Chief Willoughby, whom, we might assume, is the antagonist—and who is capable of saying things like, “If you fired every cop who was just a little bit racist, you’d have, like, three cops. And they’d hate the fags”; who is capable of strong-arming the mother of a rape/murder victim; who continues to employ Dixon in spite of rumors about his torturing black suspects—is also a self-sacrificing man who can see the smallest, dimmest spark of humanity in a goon like Dixon and the likely outcomes of his disease for his loved ones. A series of letters he writes to the other characters reveals further depths in this man, who, against your better judgment, you may come to love a little.
Mildred, so strong and so broken, backtracks and shows honest concern over Willoughby’s health just before she commits an act of protest that may well shock you. In many ways—hence this review’s title—she is like her own character from Joel and Ethan Coen’s first film, Blood Simple, moved to a new town and sick of men’s bullshit. If McDormand is not nominated for Best Actress, I shall cry foul.

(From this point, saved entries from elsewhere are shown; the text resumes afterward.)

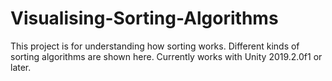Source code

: # Visualising-Sorting-Algorithms
This project is for understanding how sorting works. Different kinds of sorting algorithms are shown here. Currently works with Unity 2019.2.0f1 or later.
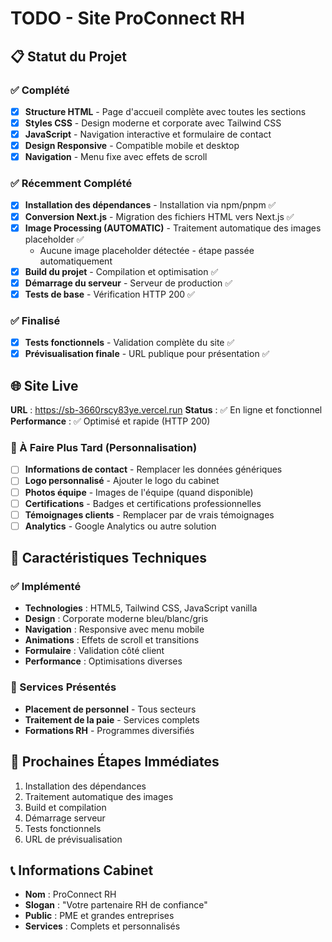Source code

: # TODO - Site ProConnect RH

## 📋 Statut du Projet

### ✅ Complété
- [x] **Structure HTML** - Page d'accueil complète avec toutes les sections
- [x] **Styles CSS** - Design moderne et corporate avec Tailwind CSS
- [x] **JavaScript** - Navigation interactive et formulaire de contact
- [x] **Design Responsive** - Compatible mobile et desktop
- [x] **Navigation** - Menu fixe avec effets de scroll

### ✅ Récemment Complété
- [x] **Installation des dépendances** - Installation via npm/pnpm ✅
- [x] **Conversion Next.js** - Migration des fichiers HTML vers Next.js ✅
- [x] **Image Processing (AUTOMATIC)** - Traitement automatique des images placeholder ✅
  - Aucune image placeholder détectée - étape passée automatiquement
- [x] **Build du projet** - Compilation et optimisation ✅
- [x] **Démarrage du serveur** - Serveur de production ✅
- [x] **Tests de base** - Vérification HTTP 200 ✅

### ✅ Finalisé
- [x] **Tests fonctionnels** - Validation complète du site ✅
- [x] **Prévisualisation finale** - URL publique pour présentation ✅

## 🌐 Site Live
**URL** : https://sb-3660rscy83ye.vercel.run
**Status** : ✅ En ligne et fonctionnel
**Performance** : ✅ Optimisé et rapide (HTTP 200)

### 📝 À Faire Plus Tard (Personnalisation)
- [ ] **Informations de contact** - Remplacer les données génériques
- [ ] **Logo personnalisé** - Ajouter le logo du cabinet
- [ ] **Photos équipe** - Images de l'équipe (quand disponible)
- [ ] **Certifications** - Badges et certifications professionnelles
- [ ] **Témoignages clients** - Remplacer par de vrais témoignages
- [ ] **Analytics** - Google Analytics ou autre solution

## 🎨 Caractéristiques Techniques

### ✅ Implémenté
- **Technologies** : HTML5, Tailwind CSS, JavaScript vanilla
- **Design** : Corporate moderne bleu/blanc/gris
- **Navigation** : Responsive avec menu mobile
- **Animations** : Effets de scroll et transitions
- **Formulaire** : Validation côté client
- **Performance** : Optimisations diverses

### 🌟 Services Présentés
- **Placement de personnel** - Tous secteurs
- **Traitement de la paie** - Services complets
- **Formations RH** - Programmes diversifiés

## 🚀 Prochaines Étapes Immédiates
1. Installation des dépendances
2. Traitement automatique des images
3. Build et compilation
4. Démarrage serveur
5. Tests fonctionnels
6. URL de prévisualisation

## 📞 Informations Cabinet
- **Nom** : ProConnect RH
- **Slogan** : "Votre partenaire RH de confiance"
- **Public** : PME et grandes entreprises
- **Services** : Complets et personnalisés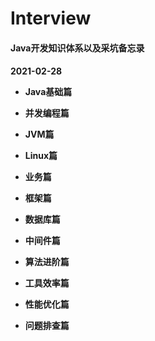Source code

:# Interview
<H4>Java开发知识体系以及采坑备忘录<H4>

2021-02-28

- Java基础篇

- 并发编程篇

- JVM篇

- Linux篇

- 业务篇

- 框架篇

- 数据库篇

- 中间件篇

- 算法进阶篇

- 工具效率篇

- 性能优化篇

- 问题排查篇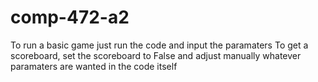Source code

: # comp-472-a2

To run a basic game just run the code and input the paramaters 
To get a scoreboard, set the scoreboard to False and adjust manually whatever paramaters are wanted in the code itself
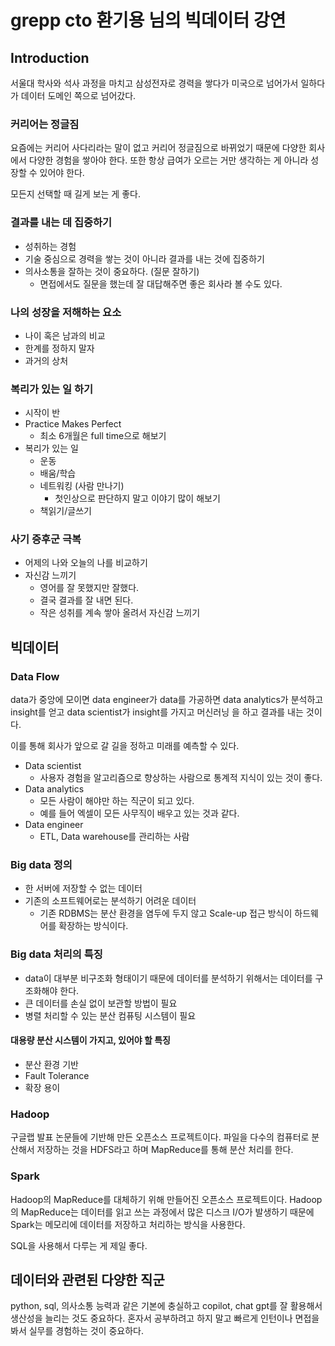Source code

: # grepp cto 환기용 님의 빅데이터 강연

## Introduction

서울대 학사와 석사 과정을 마치고 삼성전자로 경력을 쌓다가 미국으로 넘어가서 일하다가 데이터 도메인 쪽으로 넘어갔다.

### 커리어는 정글짐

요즘에는 커리어 사다리라는 말이 없고 커리어 정글짐으로 바뀌었기 때문에 다양한 회사에서 다양한 경험을 쌓아야 한다. 또한 항상 급여가 오르는 거만 생각하는 게 아니라 성장할 수 있어야 한다.

모든지 선택할 때 길게 보는 게 좋다.

### 결과를 내는 데 집중하기

- 성취하는 경험
- 기술 중심으로 경력을 쌓는 것이 아니라 결과를 내는 것에 집중하기
- 의사소통을 잘하는 것이 중요하다. (질문 잘하기)
  - 면접에서도 질문을 했는데 잘 대답해주면 좋은 회사라 볼 수도 있다.

### 나의 성장을 저해하는 요소

- 나이 혹은 남과의 비교
- 한계를 정하지 말자
- 과거의 상처

### 복리가 있는 일 하기

- 시작이 반
- Practice Makes Perfect
  - 최소 6개월은 full time으로 해보기
- 복리가 있는 일
  - 운동
  - 배움/학습
  - 네트워킹 (사람 만나기)
    - 첫인상으로 판단하지 말고 이야기 많이 해보기
  - 책읽기/글쓰기

### 사기 증후군 극복

- 어제의 나와 오늘의 나를 비교하기
- 자신감 느끼기
  - 영어를 잘 못했지만 잘했다.
  - 결국 결과를 잘 내면 된다.
  - 작은 성취를 계속 쌓아 올려서 자신감 느끼기

## 빅데이터

### Data Flow

data가 중앙에 모이면 data engineer가 data를 가공하면 data analytics가 분석하고 insight를 얻고 data scientist가 insight를 가지고 머신러닝
을 하고 결과를 내는 것이다.

이를 통해 회사가 앞으로 갈 길을 정하고 미래를 예측할 수 있다.

- Data scientist
  - 사용자 경험을 알고리즘으로 향상하는 사람으로 통계적 지식이 있는 것이 좋다.
- Data analytics
  - 모든 사람이 해야만 하는 직군이 되고 있다.
  - 예를 들어 엑셀이 모든 사무직이 배우고 있는 것과 같다.
- Data engineer
  - ETL, Data warehouse를 관리하는 사람

### Big data 정의

- 한 서버에 저장할 수 없는 데이터
- 기존의 소프트웨어로는 분석하기 어려운 데이터
  - 기존 RDBMS는 분산 환경을 염두에 두지 않고 Scale-up 접근 방식이 하드웨어를 확장하는 방식이다.

### Big data 처리의 특징

- data이 대부분 비구조화 형태이기 때문에 데이터를 분석하기 위해서는 데이터를 구조화해야 한다.
- 큰 데이터를 손실 없이 보관할 방법이 필요
- 병렬 처리할 수 있는 분산 컴퓨팅 시스템이 필요

#### 대용량 분산 시스템이 가지고, 있어야 할 특징

- 분산 환경 기반
- Fault Tolerance
- 확장 용이

### Hadoop

구글랩 발표 논문들에 기반해 만든 오픈소스 프로젝트이다. 파일을 다수의 컴퓨터로 분산해서 저장하는 것을 HDFS라고 하며 MapReduce를 통해 분산 처리를 한다.

### Spark

Hadoop의 MapReduce를 대체하기 위해 만들어진 오픈소스 프로젝트이다. Hadoop의 MapReduce는 데이터를 읽고 쓰는 과정에서 많은 디스크 I/O가 발생하기 때문에 Spark는 메모리에 데이터를 저장하고 처리하는 방식을 사용한다.

SQL을 사용해서 다루는 게 제일 좋다.

## 데이터와 관련된 다양한 직군

python, sql, 의사소통 능력과 같은 기본에 충실하고 copilot, chat gpt를 잘 활용해서 생산성을 늘리는 것도 중요하다. 혼자서 공부하려고 하지 말고 빠르게 인턴이나 면접을 봐서 실무를 경험하는 것이 중요하다.
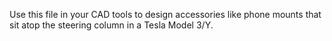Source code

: Use this file in your CAD tools to design accessories like phone mounts that sit atop the steering column in a Tesla Model 3/Y. 
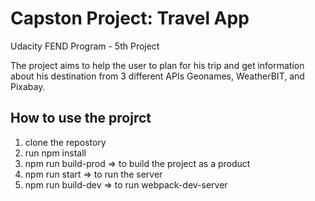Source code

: # Capston Project: Travel App

Udacity FEND Program - 5th Project

The project aims to help the user to plan for his trip and get information about his destination from 3 different APIs Geonames, WeatherBIT, and Pixabay.

## How to use the projrct
<ol>
  <li>clone the repostory</li>
  <li>run npm install</li>
  <li>npm run build-prod => to build the project as a product</li>
  <li>npm run start => to run the server</li>
  <li>npm run build-dev => to run webpack-dev-server</li>
</ol>
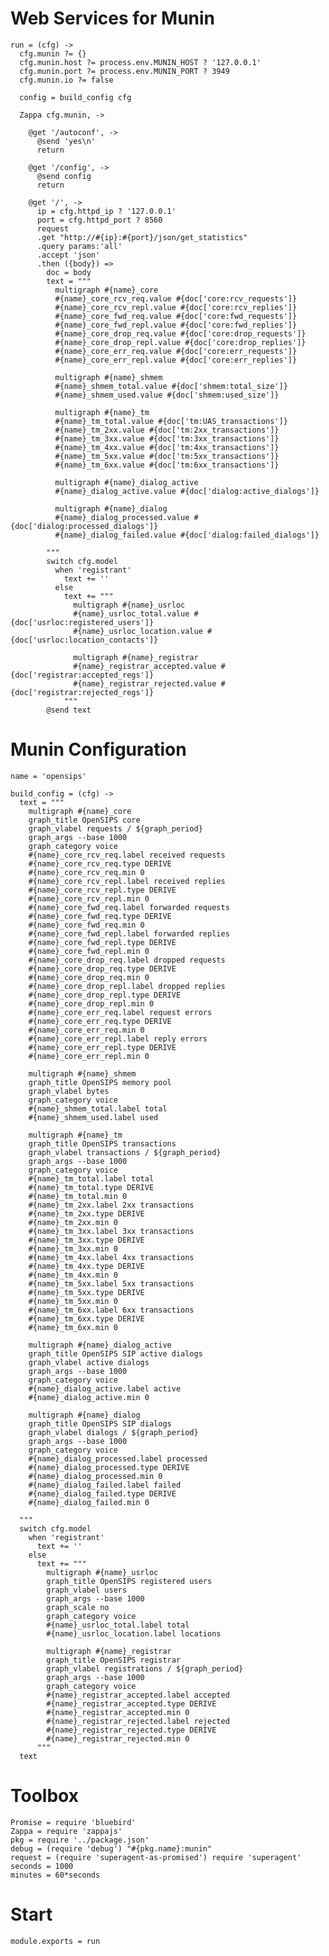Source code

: Web Services for Munin
======================

    run = (cfg) ->
      cfg.munin ?= {}
      cfg.munin.host ?= process.env.MUNIN_HOST ? '127.0.0.1'
      cfg.munin.port ?= process.env.MUNIN_PORT ? 3949
      cfg.munin.io ?= false

      config = build_config cfg

      Zappa cfg.munin, ->

        @get '/autoconf', ->
          @send 'yes\n'
          return

        @get '/config', ->
          @send config
          return

        @get '/', ->
          ip = cfg.httpd_ip ? '127.0.0.1'
          port = cfg.httpd_port ? 8560
          request
          .get "http://#{ip}:#{port}/json/get_statistics"
          .query params:'all'
          .accept 'json'
          .then ({body}) =>
            doc = body
            text = """
              multigraph #{name}_core
              #{name}_core_rcv_req.value #{doc['core:rcv_requests']}
              #{name}_core_rcv_repl.value #{doc['core:rcv_replies']}
              #{name}_core_fwd_req.value #{doc['core:fwd_requests']}
              #{name}_core_fwd_repl.value #{doc['core:fwd_replies']}
              #{name}_core_drop_req.value #{doc['core:drop_requests']}
              #{name}_core_drop_repl.value #{doc['core:drop_replies']}
              #{name}_core_err_req.value #{doc['core:err_requests']}
              #{name}_core_err_repl.value #{doc['core:err_replies']}

              multigraph #{name}_shmem
              #{name}_shmem_total.value #{doc['shmem:total_size']}
              #{name}_shmem_used.value #{doc['shmem:used_size']}

              multigraph #{name}_tm
              #{name}_tm_total.value #{doc['tm:UAS_transactions']}
              #{name}_tm_2xx.value #{doc['tm:2xx_transactions']}
              #{name}_tm_3xx.value #{doc['tm:3xx_transactions']}
              #{name}_tm_4xx.value #{doc['tm:4xx_transactions']}
              #{name}_tm_5xx.value #{doc['tm:5xx_transactions']}
              #{name}_tm_6xx.value #{doc['tm:6xx_transactions']}

              multigraph #{name}_dialog_active
              #{name}_dialog_active.value #{doc['dialog:active_dialogs']}

              multigraph #{name}_dialog
              #{name}_dialog_processed.value #{doc['dialog:processed_dialogs']}
              #{name}_dialog_failed.value #{doc['dialog:failed_dialogs']}

            """
            switch cfg.model
              when 'registrant'
                text += ''
              else
                text += """
                  multigraph #{name}_usrloc
                  #{name}_usrloc_total.value #{doc['usrloc:registered_users']}
                  #{name}_usrloc_location.value #{doc['usrloc:location_contacts']}

                  multigraph #{name}_registrar
                  #{name}_registrar_accepted.value #{doc['registrar:accepted_regs']}
                  #{name}_registrar_rejected.value #{doc['registrar:rejected_regs']}
                """
            @send text


Munin Configuration
===================

    name = 'opensips'

    build_config = (cfg) ->
      text = """
        multigraph #{name}_core
        graph_title OpenSIPS core
        graph_vlabel requests / ${graph_period}
        graph_args --base 1000
        graph_category voice
        #{name}_core_rcv_req.label received requests
        #{name}_core_rcv_req.type DERIVE
        #{name}_core_rcv_req.min 0
        #{name}_core_rcv_repl.label received replies
        #{name}_core_rcv_repl.type DERIVE
        #{name}_core_rcv_repl.min 0
        #{name}_core_fwd_req.label forwarded requests
        #{name}_core_fwd_req.type DERIVE
        #{name}_core_fwd_req.min 0
        #{name}_core_fwd_repl.label forwarded replies
        #{name}_core_fwd_repl.type DERIVE
        #{name}_core_fwd_repl.min 0
        #{name}_core_drop_req.label dropped requests
        #{name}_core_drop_req.type DERIVE
        #{name}_core_drop_req.min 0
        #{name}_core_drop_repl.label dropped replies
        #{name}_core_drop_repl.type DERIVE
        #{name}_core_drop_repl.min 0
        #{name}_core_err_req.label request errors
        #{name}_core_err_req.type DERIVE
        #{name}_core_err_req.min 0
        #{name}_core_err_repl.label reply errors
        #{name}_core_err_repl.type DERIVE
        #{name}_core_err_repl.min 0

        multigraph #{name}_shmem
        graph_title OpenSIPS memory pool
        graph_vlabel bytes
        graph_category voice
        #{name}_shmem_total.label total
        #{name}_shmem_used.label used

        multigraph #{name}_tm
        graph_title OpenSIPS transactions
        graph_vlabel transactions / ${graph_period}
        graph_args --base 1000
        graph_category voice
        #{name}_tm_total.label total
        #{name}_tm_total.type DERIVE
        #{name}_tm_total.min 0
        #{name}_tm_2xx.label 2xx transactions
        #{name}_tm_2xx.type DERIVE
        #{name}_tm_2xx.min 0
        #{name}_tm_3xx.label 3xx transactions
        #{name}_tm_3xx.type DERIVE
        #{name}_tm_3xx.min 0
        #{name}_tm_4xx.label 4xx transactions
        #{name}_tm_4xx.type DERIVE
        #{name}_tm_4xx.min 0
        #{name}_tm_5xx.label 5xx transactions
        #{name}_tm_5xx.type DERIVE
        #{name}_tm_5xx.min 0
        #{name}_tm_6xx.label 6xx transactions
        #{name}_tm_6xx.type DERIVE
        #{name}_tm_6xx.min 0

        multigraph #{name}_dialog_active
        graph_title OpenSIPS SIP active dialogs
        graph_vlabel active dialogs
        graph_args --base 1000
        graph_category voice
        #{name}_dialog_active.label active
        #{name}_dialog_active.min 0

        multigraph #{name}_dialog
        graph_title OpenSIPS SIP dialogs
        graph_vlabel dialogs / ${graph_period}
        graph_args --base 1000
        graph_category voice
        #{name}_dialog_processed.label processed
        #{name}_dialog_processed.type DERIVE
        #{name}_dialog_processed.min 0
        #{name}_dialog_failed.label failed
        #{name}_dialog_failed.type DERIVE
        #{name}_dialog_failed.min 0

      """
      switch cfg.model
        when 'registrant'
          text += ''
        else
          text += """
            multigraph #{name}_usrloc
            graph_title OpenSIPS registered users
            graph_vlabel users
            graph_args --base 1000
            graph_scale no
            graph_category voice
            #{name}_usrloc_total.label total
            #{name}_usrloc_location.label locations

            multigraph #{name}_registrar
            graph_title OpenSIPS registrar
            graph_vlabel registrations / ${graph_period}
            graph_args --base 1000
            graph_category voice
            #{name}_registrar_accepted.label accepted
            #{name}_registrar_accepted.type DERIVE
            #{name}_registrar_accepted.min 0
            #{name}_registrar_rejected.label rejected
            #{name}_registrar_rejected.type DERIVE
            #{name}_registrar_rejected.min 0
          """
      text

Toolbox
=======

    Promise = require 'bluebird'
    Zappa = require 'zappajs'
    pkg = require '../package.json'
    debug = (require 'debug') "#{pkg.name}:munin"
    request = (require 'superagent-as-promised') require 'superagent'
    seconds = 1000
    minutes = 60*seconds

Start
=====

    module.exports = run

Dixon, at first a cartoonish buffoon who embodies the worst characteristics of southern white men and police officers, reveals layers of compassion and dedication underneath those borderline-inhuman traits.
In short, the film never lets us settle comfortably into rooting for any one character, and it forces us to see all sides of a complex, maddening, tragic situation. There is nothing wrong with a good guys vs. bad guys tale, but Three Billboards’ story is one we could imagine occurring in a thousand small towns anywhere in America. That universality and the depth of the movie’s character development make this story impossible to forget.
Plus, for a narrative that hinges on racism, sexism, rape, murder, Missouri citizens versus the police, terminal illness, suicides, severe injuries, and familial strife, Three Billboards is often surprisingly and refreshingly funny. At times, you may laugh and cry after one scene.
Supporting characters, played by always-welcome film and television veterans like Zeljko Ivanek and Clarke Peters, play key roles. Caleb Landry Jones’s advertising man is the hinge on which key plot points turn. Peters, playing a black officer who sweeps in and takes over a station with a history of racial problems, brings his typical no-nonsense gravitas to a minor character, as well as a few key lines that remind us of the stakes: looking about at the all-white force in the station, he says, “Ain’t y’all cracker motherfuckers got work to do?”
Some viewers might not appreciate the film’s non-resolution resolution, but for this writer, it perfectly encapsulates the world of Ebbing, Missouri, which, in its turn, perfectly encapsulates so much of American life in the 21st Century—questions without clear answers, strife on intersectional levels without clear solutions, individual pain rippling through a community and vice versa.
Underrated director Martin McDonagh and his stellar cast and crew have crafted one of 2017’s best films. If you missed it in theaters, rent it as soon as you can.